Miller Had an Uneven 2019 Season — But So Did the Entire Team
Miller caught 52 passes for 656 yards and two touchdowns last year, and he was second on the team in receiving TDs his rookie season. Solak suggests Miller didn’t breakout last year due to a regression by the entire team, as well as eyebrow-raising game plans courtesy of head coach Matt Nagy. “Trubisky’s 2018 play deteriorated into fear-riddled and inaccurate 2019 quarterbacking, as Nagy’s questionable play-calling and spread offense was criticized for its cuteness and simplicity,” Solak wrote.
He then suggested Miller may have to wait for his breakout until he is paired with a veteran quarterback, or, at the very least, a more accurate one who has the trust of his head coach/offensive coordinator.
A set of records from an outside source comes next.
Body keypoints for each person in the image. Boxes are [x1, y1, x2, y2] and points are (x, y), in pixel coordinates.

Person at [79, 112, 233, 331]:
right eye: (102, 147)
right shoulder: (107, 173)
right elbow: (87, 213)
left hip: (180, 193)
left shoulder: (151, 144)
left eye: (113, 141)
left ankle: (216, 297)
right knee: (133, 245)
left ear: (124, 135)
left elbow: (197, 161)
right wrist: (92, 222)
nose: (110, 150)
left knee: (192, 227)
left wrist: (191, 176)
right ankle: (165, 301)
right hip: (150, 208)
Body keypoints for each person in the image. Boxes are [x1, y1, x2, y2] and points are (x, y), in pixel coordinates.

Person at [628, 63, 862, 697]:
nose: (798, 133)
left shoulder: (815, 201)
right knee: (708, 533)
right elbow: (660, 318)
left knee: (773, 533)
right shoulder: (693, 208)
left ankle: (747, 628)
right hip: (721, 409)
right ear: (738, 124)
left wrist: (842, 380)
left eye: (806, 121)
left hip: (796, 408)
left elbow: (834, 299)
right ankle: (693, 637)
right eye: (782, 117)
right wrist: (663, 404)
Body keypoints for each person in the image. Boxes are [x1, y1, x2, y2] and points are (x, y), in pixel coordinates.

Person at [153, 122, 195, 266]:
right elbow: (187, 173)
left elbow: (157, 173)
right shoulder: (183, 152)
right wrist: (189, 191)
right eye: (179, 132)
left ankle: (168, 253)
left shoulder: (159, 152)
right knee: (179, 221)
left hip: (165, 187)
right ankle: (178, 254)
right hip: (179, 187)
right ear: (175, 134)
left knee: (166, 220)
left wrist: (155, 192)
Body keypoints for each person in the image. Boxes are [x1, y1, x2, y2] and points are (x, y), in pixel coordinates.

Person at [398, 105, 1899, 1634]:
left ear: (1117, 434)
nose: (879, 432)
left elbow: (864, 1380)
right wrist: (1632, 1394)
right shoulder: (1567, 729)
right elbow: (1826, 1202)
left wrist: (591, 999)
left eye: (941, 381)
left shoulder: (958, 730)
“Plainly, it would be nice to see Miller in a different offense with a different quarterback. He’d potentially see more reps as an outside receiver and a more diverse tree of deep routes accordingly—and projects as a good option at Z receiver that has the necessary zip and quicks to release against tight man coverage. Even in a similar role as he currently has, Miller would be more productive if he had a veteran quarterback who not only was able to help him through some of his mental errors against coverage, but also adjust to his looser play style and “make him right” as the situation demands it.”
It’s difficult to fault Solak for this logic. Nagy’s scheme and his failure to adjust it to the strengths of his players undeniably hurt the Bears last year. But so did Trubisky’s inexperience, and his inability to read defenses was so glaring, Nagy said it should be an area of focus for him moving forward.
Whether veteran Nick Foles could help the situation is anyone’s guess; it’s likely Trubisky will get the nod out of the gate, and Foles has yet to prove he can be a capable starter for an entire season. If Miller’s 2020 season starts off as slow as his 2019 season did, Solak warns other teams who are better equipped to utilize Miller in their offenses may try to poach him. And while Bears fans want to see him finally break out, they certainly don’t want to watch him do it while wearing another jersey.